A justiça pode ser simbolizada pelo vinho, já ensinou S. Tomás.
Esta virtude cardeal está no meio termo, no equilíbrio entre a punição e a misericórdia. Tanto a crueldade excessiva quanto a “moleza” são injustas.
Os bons vinhos definem um equilíbrio entre o amargor, presente no fundo da língua, e a doçura, presente na ponta da língua. Formam uma “balança da Justiça”.
Só que como a degustação é dinâmica, há um sentido lógico nela, que começa pelo amargor e termina doce. Pois, a prática da virtude começa com dificuldade e termina com alegria.
Lembro que este “doce” nada tem a ver com sentimentalismo.
Este dinamismo fortalece a ideia da Justiça, tendo em vista a natureza do vinho e a da “sentença final”. Expliquemos.
Se um vinho começa não tão amargo e termina com doçura superior ao amargor inicial pode representar uma sentença absolutória.

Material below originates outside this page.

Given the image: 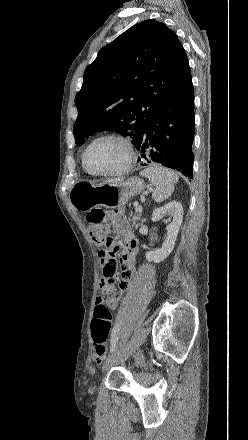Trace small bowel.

Se um vinho começa amargo, agressivo e não termina com doçura proporcional, pode representar uma sentença condenatória.
A tourada também pode se relacionar com a Justiça. De um lado está o toureiro, a face racional, leve, o lado “doce”, o lado absolutório. De outro lado, o touro representando a face bruta, irracional, o lado “amargo”, o lado condenatório. A balança da Justiça está formada.
Assim, como o vinho, a tourada é dinâmica. O touro, inicialmente, começa violento e agressivo e o toureiro aos poucos vai “adoçando”, controlando o “amargor” do animal.
A “estocada final”, na realidade, é a vitória do lado doce, ponto final do caminho da virtude. Por isso, o toureiro recebe aplausos e homenagens, há comemoração e não tristeza e toda festa é alegre, leve.
A estocada final, na degustação, seria o momento em que o vinho é engolido, foi definitivamente “vencido”. É o momento da “sentença proferida”, após o decurso do processo judicial.
Se o touro é muito bom, ele pode ser “indultado”, foi “absolvido”. Qual vinho combinaria com isto? Poderia ser um tinto leve, um branco vigoroso como um Albariño das Rías Baixas, ou até mesmo um champagne ou uma cava.
Como não ver uma alegria esfuziante, como num champagne, neste “indulto”, com José Tomás (min 4:20):
Para representar uma tourada mais difícil com um animal bem feroz, um tinto encorpado de Rioja ou ainda um malbec argentino.